Brooke gave directions to her parents’ house, because she needed to be the one to break this news before they found out in the morning. And also because this would be a night, she knew, where it would help to be less lonely.
BEFORE
When you are twenty-three, and yo
ur boyfriend is thirty-eight, there is a great deal of pressure not to seem childish, or teenaged. Like, you shouldn’t even call him your boyfriend, for that matter, because “boyfriend” is adolescent, and if he ever overheard himself referred to as such (like, say, when you’re on the phone to a lingerie store asking about the exchange policy on a birthday gift he bought you that was two sizes too small and which he hadn’t saved a receipt for), he’d raise the matter with you afterwards, leaving you feeling stupid, embarrassed, diminished.
“This isn’t high school, Brooke,” is something he’d remind you of a couple of times, and then ever after you’d hear the phrase in your head, never mind that you hadn’t been in high school yourself for years. Maybe there were even things you knew about adulthood that he had not yet begun to master, such as flossing, the basics of bicycle repair, buying his own shirts, and when it was time to start shopping for his nephews’ birthdays.
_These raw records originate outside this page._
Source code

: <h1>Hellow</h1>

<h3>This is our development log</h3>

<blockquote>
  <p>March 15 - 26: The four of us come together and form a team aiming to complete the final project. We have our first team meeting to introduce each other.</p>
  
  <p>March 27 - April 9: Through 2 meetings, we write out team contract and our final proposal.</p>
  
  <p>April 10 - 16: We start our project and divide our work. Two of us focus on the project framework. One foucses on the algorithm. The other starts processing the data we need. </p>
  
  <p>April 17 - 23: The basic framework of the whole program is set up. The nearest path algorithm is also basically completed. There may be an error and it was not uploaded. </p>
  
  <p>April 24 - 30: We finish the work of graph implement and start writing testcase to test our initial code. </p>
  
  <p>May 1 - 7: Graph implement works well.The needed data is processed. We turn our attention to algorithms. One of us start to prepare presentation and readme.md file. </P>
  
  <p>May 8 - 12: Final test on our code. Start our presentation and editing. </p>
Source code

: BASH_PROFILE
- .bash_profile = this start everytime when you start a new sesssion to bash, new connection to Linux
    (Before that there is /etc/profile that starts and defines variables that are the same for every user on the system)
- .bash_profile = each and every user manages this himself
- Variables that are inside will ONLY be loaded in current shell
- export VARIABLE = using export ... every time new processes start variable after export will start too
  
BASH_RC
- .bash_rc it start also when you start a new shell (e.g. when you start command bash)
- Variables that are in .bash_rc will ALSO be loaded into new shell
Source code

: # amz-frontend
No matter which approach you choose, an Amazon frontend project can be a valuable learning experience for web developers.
But you can’t press him on these points, because pressing back would only underline what you have been hearing from all sides, which is that you have a tendency toward childishness, to become hysterical, and there is much about the world you can’t possibly know yet. It’s not that he thinks you are stupid, or even annoying. In fact he just finds you completely adorable, and he loves your innocence, your energy, your willingness to engage with or consider new and wild ideas. Your freshness—he loves your freshness. You are spontaneous and up for anything. Unlike the women his age, who have already begun to wilt. Together you and he are unhappy for those women, all their petals falling off. You are in your fullest bloom, and he begins to command this performance. He doesn’t like you when you’re any other way.
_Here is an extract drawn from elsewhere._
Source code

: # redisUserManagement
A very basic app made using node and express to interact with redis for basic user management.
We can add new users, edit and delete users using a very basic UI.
Which makes it difficult on the days when you’re not up to performing, when you’re feeling nauseous and your head hurts, and you’re so tired that you curl up on the floor in the stationery cupboard and nap among the Post-its and file folders. Inconvenient enough, but also Brooke’s period was late—or, rather, it was missing altogether, because it had been two months since she’d last seen it. And she was working hard not to turn this into yet another crisis, just another excuse to be accused of acting like a child. Late periods were a thing, and it would turn out fine. She was on the pill, which was ninety-something percent effective, and she’d never been enough of an outlier in any respect to run afoul of those odds. The online pregnancy quizzes she kept taking were inconclusive—it could be mono, or influenza, and there was still a chance it would turn out to be cancer.